While patients in different low-and-middle-income countries may face similar challenges in affording medicines, each country will have different health care systems and ways of making treatments available. Our PAPs are created according to the local need of each country and can support patients by:

 

  • Assessing the individual’s ability to pay. These programs follow a means-testing approach and are also known as tiered-pricing schemes.
  • Providing the required medication at reduced cost, in the form of an immediate or deferred discount on the patient’s price or free-of-charge goods.

 

By building our PAPs on the specific needs of each country, we have been able to make considerable progress in expanding access to our medicines. With programs introduced across different geographies in multiple therapeutic areas, we see the potential to reach an additional 150,000 patients in the first three years.

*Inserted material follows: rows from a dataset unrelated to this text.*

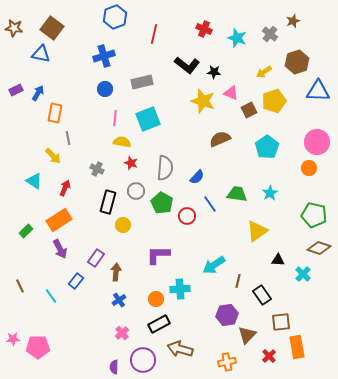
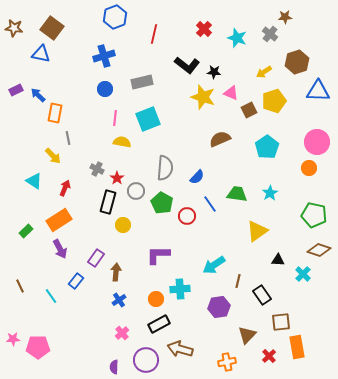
brown star at (293, 21): moved 8 px left, 4 px up; rotated 16 degrees clockwise
red cross at (204, 29): rotated 21 degrees clockwise
blue arrow at (38, 93): moved 2 px down; rotated 77 degrees counterclockwise
yellow star at (203, 101): moved 4 px up
red star at (131, 163): moved 14 px left, 15 px down; rotated 16 degrees clockwise
brown diamond at (319, 248): moved 2 px down
purple hexagon at (227, 315): moved 8 px left, 8 px up
purple circle at (143, 360): moved 3 px right
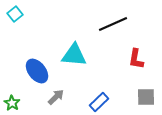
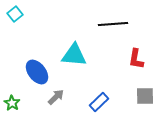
black line: rotated 20 degrees clockwise
blue ellipse: moved 1 px down
gray square: moved 1 px left, 1 px up
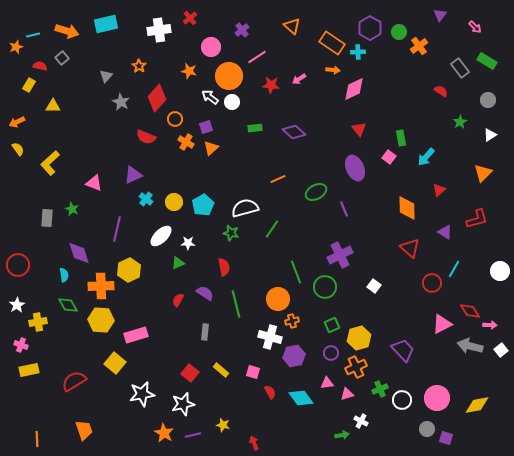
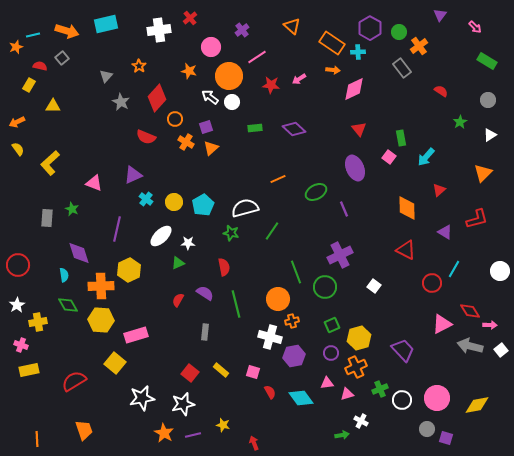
gray rectangle at (460, 68): moved 58 px left
purple diamond at (294, 132): moved 3 px up
green line at (272, 229): moved 2 px down
red triangle at (410, 248): moved 4 px left, 2 px down; rotated 15 degrees counterclockwise
white star at (142, 394): moved 4 px down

P3 is a really useful tool that helps country teams find ways for more people to benefit from our medicines. If our negotiations are done in this spirit, then our work with national counterparts is for a shared goal: to provide access to medicines to the widest possible population.
Andriy Skyrta
Manager Business Operations & Strategy, Bayer Pharmaceuticals

Measuring outcomes, demonstrating impact

We work closely with our partners to measure the outcomes and impact that our efforts have on increasing patients’ access to healthcare. Whether it is our work with the WHO and other organizations to eradicate NTDs; our collaboration with the German Agency for International Cooperation (GIZ), the Ghana Heart Initiative and others on increasing the effectiveness of cardiovascular treatment in Ghana; or working with The Challenge Initiative to increase women’s access to contraception and family planning resources, we credibly track our impact through our partners and are committed to transparently and regularly reporting on our successes.

 

We also expect our tailored affordability programs to support 837,000 patients in LMICs over the next three years to further expand access to medicines. But we are just getting started. We are building our pricing philosophy and affordability models into our DNA, generating positive impact for both society and our business. We are currently developing a framework to measure our progress against the access targets we have set for P3 and PAPs. As part of this we will seek to monitor:

 

  • The uptake of these approaches across low-and-middle-income countries (LMICs)
  • The availability of our products, including the average referral per physician
  • The number of patients enrolled into PAPs
  • Patient health outcomes

 

Going forward, this knowledge will be used to adapt our approach to make sure we remain effective in our mission to widen patient access to treatments, particularly in LMICs – and we’ll be transparently and regularly reporting our progress on our website.